# [Task prompt]
Reproduce the part of the interview on teaching socio-economics between "How do you think" and "economy; and globalization.", inclusive.

# [Extracted text]
-*-

Teaching Socio-Economics: Challenges and Approaches

The socio-economic perspective is flourishing not only in academic journals and at research conferences, but in the classroom as well. Yet as the socio-economic canon grows ever larger, managing to fit its many insights into just one semester or quarter can be a tricky endeavor. This is especially the case when plenty of students arrive with little prior knowledge of the field. Newsletter editors Assaf and Barbara asked three scholars in the field of economic sociology how they’ve gone about crafting their courses given these challenges. Francesco Duina, Professor of Sociology at Bates College (USA), Rebecca Elliott, Assistant Professor of Sociology at the London School of Economics (UK), and Daniel Maman, Associate Professor of Sociology at Ben Gurion University (Israel), spoke to them about putting together syllabi, grappling with the mainstream approach to economics familiar to many students, teaching across national contexts, and much more.

The following interviews have been conducted by SASE Newsletter editors Assaf Bondy and Barbara Kiviat.

How do you think about constructing a course at a high level? 

Daniel Maman: My undergraduate course “Introduction to Economic Sociology” is organized around two principles: explanatory approaches and empirical subjects. Specifically, it refers to three sociological approaches to the economy—institutions, culture, and social networks. In addition, I cover many core topics: markets; money and finance; networks and economic life; economic organizations; gender and the economy; culture and the economy; capitalism and varieties of capitalism; state in the economy; and globalization.

Rebecca Elliott: I teach a graduate (Masters-level) seminar in economic sociology, but even still, many of my students are completely new to the subfield. Many come to the course because they’ve had some background in economics and they’re craving more diverse perspectives for explaining economic phenomena. In this context, I try to make it clear where economic sociology is in direct, critical conversation with mainstream economics, while also developing a picture of how and in what ways economic sociology provides distinct frameworks and concepts for revealing and explaining economic life—it’s not all about critiquing economists/economics! This means offering a course that takes a broad view of what constitutes “the economy” or “the economic,” in addition to historicizing and deconstructing those categories. 

Francesco Duina: My overall approach is to keep in mind that I inevitably have students in class that are majoring in various fields, including economics, political science, psychology, the hard sciences, and of course sociology. The course needs to reveal to all those students the basic sociological insights about the economy, and how it differs from (a) mainstream economic theories about atomized individuals seeking utility maximization, the availability of abundant information, etc., and (b) other disciplinary approaches to economic life (such as psychological ones).

-*-

# [Records shown]
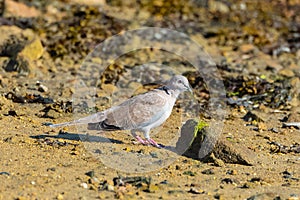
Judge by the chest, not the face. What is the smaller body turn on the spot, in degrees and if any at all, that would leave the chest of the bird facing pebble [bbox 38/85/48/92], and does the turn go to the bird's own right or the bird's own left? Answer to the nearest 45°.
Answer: approximately 135° to the bird's own left

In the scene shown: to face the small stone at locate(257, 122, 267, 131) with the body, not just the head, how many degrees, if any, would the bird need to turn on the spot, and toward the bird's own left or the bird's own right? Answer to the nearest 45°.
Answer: approximately 45° to the bird's own left

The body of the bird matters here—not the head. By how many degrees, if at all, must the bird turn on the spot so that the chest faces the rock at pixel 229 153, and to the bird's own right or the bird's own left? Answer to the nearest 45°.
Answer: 0° — it already faces it

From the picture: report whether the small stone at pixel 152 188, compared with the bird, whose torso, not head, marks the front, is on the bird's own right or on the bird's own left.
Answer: on the bird's own right

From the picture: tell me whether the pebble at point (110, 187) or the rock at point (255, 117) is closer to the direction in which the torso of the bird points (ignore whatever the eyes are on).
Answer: the rock

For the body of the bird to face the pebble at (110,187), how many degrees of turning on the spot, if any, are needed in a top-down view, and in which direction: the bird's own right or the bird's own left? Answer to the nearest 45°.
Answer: approximately 90° to the bird's own right

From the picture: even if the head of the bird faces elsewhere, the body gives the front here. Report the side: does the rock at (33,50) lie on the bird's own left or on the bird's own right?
on the bird's own left

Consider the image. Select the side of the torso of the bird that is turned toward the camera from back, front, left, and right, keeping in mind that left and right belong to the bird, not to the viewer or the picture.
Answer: right

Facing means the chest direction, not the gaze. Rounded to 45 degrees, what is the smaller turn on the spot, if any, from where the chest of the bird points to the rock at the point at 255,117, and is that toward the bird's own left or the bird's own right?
approximately 45° to the bird's own left

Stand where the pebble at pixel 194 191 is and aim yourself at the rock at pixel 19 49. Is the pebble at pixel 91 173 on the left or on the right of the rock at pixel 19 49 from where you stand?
left

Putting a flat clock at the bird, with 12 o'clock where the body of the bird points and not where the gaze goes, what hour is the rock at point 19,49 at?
The rock is roughly at 8 o'clock from the bird.
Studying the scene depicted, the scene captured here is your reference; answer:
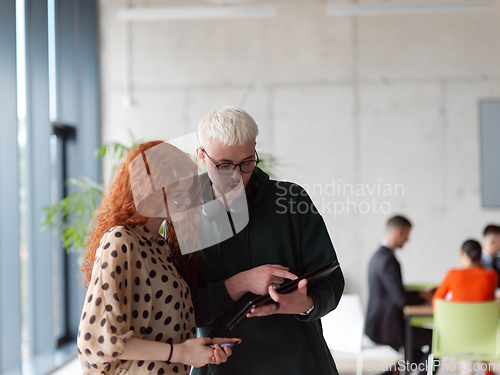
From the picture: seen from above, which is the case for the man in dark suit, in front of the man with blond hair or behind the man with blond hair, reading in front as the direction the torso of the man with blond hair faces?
behind

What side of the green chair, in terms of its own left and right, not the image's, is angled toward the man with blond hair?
back

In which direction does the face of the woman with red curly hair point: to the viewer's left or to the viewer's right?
to the viewer's right

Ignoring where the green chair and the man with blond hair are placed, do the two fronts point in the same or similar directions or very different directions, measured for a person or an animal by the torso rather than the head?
very different directions

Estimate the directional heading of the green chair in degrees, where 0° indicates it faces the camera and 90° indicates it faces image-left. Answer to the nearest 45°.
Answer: approximately 180°

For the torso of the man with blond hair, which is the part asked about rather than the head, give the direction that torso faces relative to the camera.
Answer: toward the camera

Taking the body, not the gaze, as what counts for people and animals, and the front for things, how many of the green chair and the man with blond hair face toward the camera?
1

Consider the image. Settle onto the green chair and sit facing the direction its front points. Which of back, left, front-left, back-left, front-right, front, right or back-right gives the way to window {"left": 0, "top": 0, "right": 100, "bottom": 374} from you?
left

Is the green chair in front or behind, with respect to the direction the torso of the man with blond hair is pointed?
behind
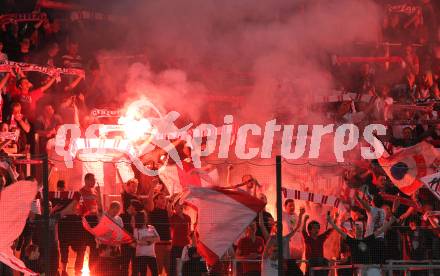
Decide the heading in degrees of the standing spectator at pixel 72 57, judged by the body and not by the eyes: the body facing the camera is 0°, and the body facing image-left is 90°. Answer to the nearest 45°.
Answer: approximately 0°

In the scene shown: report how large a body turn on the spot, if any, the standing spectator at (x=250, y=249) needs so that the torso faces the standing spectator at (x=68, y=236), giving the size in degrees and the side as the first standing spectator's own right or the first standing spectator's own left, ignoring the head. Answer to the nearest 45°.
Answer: approximately 90° to the first standing spectator's own right

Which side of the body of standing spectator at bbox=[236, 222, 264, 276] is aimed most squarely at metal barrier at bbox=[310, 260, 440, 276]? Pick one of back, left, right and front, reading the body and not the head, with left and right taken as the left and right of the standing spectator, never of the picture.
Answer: left

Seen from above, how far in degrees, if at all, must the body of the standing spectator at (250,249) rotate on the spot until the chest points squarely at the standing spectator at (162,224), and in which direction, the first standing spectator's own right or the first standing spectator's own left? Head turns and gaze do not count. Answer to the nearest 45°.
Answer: approximately 90° to the first standing spectator's own right

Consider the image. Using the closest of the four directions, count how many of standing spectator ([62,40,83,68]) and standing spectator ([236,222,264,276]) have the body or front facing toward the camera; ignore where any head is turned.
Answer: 2

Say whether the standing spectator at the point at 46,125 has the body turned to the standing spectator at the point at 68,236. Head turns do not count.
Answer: yes

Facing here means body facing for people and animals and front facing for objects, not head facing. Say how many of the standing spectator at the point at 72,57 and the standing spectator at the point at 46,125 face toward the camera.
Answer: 2
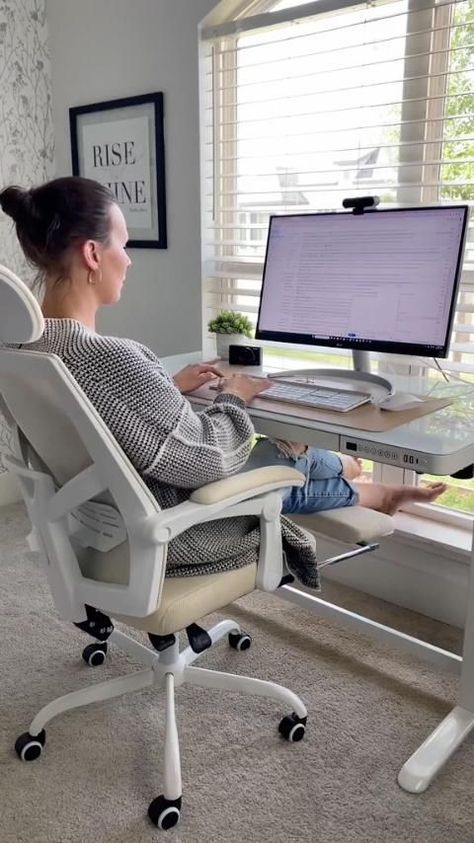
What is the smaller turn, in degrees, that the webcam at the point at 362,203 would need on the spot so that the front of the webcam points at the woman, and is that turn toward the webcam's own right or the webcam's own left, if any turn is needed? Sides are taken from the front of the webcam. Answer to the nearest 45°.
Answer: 0° — it already faces them

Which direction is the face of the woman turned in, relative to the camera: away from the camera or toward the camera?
away from the camera

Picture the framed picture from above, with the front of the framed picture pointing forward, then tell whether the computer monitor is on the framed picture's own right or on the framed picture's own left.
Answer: on the framed picture's own left

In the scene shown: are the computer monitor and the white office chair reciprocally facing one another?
yes

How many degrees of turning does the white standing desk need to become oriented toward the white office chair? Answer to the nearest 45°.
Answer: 0° — it already faces it

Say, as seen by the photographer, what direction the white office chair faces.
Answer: facing away from the viewer and to the right of the viewer
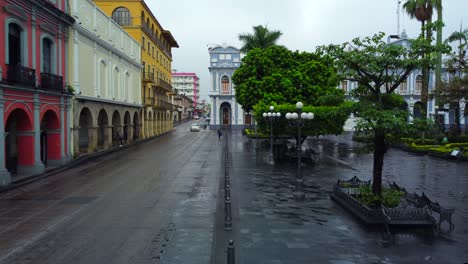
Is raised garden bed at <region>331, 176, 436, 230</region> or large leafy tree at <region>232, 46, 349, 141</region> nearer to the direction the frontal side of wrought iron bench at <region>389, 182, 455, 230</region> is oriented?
the large leafy tree

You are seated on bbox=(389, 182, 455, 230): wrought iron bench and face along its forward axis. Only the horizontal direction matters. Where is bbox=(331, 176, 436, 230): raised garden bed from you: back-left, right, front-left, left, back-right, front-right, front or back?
back

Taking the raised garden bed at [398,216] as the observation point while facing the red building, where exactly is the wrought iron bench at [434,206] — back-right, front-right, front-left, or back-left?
back-right

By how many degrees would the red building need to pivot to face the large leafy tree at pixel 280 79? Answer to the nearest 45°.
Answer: approximately 45° to its left

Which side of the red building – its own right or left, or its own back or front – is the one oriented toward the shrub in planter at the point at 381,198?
front

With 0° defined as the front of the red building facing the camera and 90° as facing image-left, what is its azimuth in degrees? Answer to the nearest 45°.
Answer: approximately 315°

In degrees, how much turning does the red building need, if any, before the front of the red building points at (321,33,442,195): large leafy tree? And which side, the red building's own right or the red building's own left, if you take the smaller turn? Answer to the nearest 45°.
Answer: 0° — it already faces it

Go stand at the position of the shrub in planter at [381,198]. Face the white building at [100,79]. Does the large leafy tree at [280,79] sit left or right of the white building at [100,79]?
right

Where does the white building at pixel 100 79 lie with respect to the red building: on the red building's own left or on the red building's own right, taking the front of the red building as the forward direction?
on the red building's own left

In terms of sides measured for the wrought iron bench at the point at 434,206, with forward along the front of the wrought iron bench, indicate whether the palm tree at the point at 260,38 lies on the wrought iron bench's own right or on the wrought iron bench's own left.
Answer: on the wrought iron bench's own left

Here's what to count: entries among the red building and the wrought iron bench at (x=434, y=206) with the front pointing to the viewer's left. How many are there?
0

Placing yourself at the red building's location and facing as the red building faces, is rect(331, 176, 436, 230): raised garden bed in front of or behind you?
in front
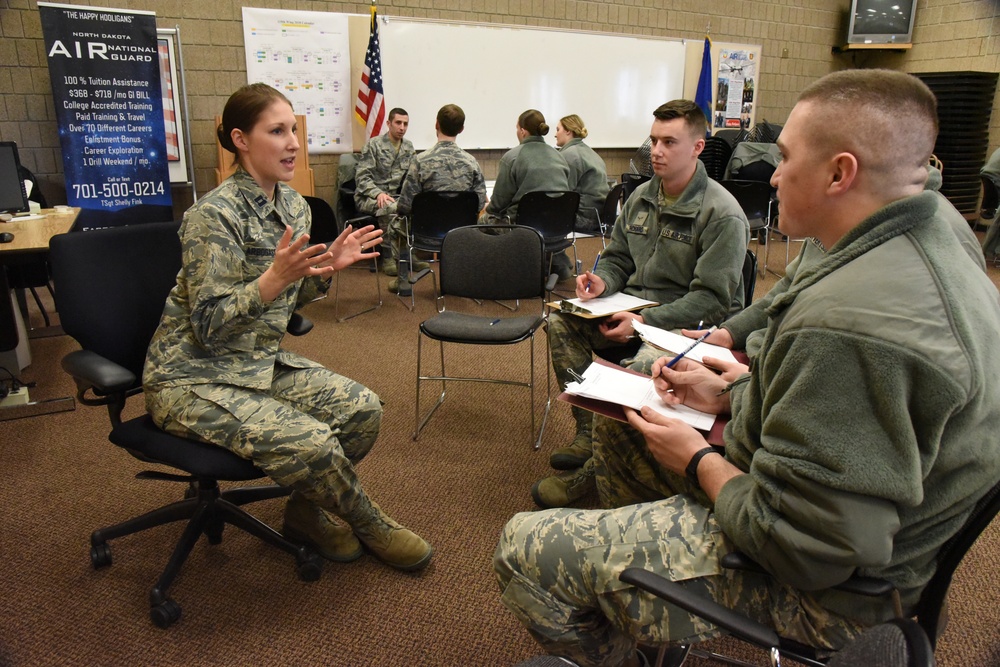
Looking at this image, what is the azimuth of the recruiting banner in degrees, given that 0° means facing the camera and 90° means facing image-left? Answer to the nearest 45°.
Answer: approximately 0°

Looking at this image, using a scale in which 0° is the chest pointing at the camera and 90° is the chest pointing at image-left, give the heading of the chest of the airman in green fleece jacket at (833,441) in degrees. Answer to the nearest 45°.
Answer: approximately 90°

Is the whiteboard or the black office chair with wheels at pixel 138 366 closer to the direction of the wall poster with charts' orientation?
the black office chair with wheels

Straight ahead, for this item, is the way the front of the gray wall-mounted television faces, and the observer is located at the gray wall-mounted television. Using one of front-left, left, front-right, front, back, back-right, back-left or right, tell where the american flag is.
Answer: front-right

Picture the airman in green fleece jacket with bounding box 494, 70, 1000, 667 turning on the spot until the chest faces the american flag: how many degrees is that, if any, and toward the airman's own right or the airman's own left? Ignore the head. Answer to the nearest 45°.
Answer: approximately 45° to the airman's own right

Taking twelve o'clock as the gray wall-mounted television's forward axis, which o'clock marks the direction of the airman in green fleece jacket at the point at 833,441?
The airman in green fleece jacket is roughly at 12 o'clock from the gray wall-mounted television.

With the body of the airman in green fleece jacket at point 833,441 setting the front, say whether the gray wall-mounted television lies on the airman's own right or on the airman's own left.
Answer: on the airman's own right

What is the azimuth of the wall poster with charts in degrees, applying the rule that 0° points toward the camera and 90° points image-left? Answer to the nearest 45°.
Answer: approximately 0°

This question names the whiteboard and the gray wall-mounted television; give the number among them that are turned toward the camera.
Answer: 2

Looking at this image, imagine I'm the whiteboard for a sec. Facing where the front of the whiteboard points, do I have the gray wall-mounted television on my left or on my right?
on my left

-*-

# [Finished task]
How do you think about constructing a course at a high level? 

Daniel Maman: My undergraduate course “Introduction to Economic Sociology” is organized around two principles: explanatory approaches and empirical subjects. Specifically, it refers to three sociological approaches to the economy—institutions, culture, and social networks. In addition, I cover many core topics: markets; money and finance; networks and economic life; economic organizations; gender and the economy; culture and the economy; capitalism and varieties of capitalism; state in the economy; and globalization.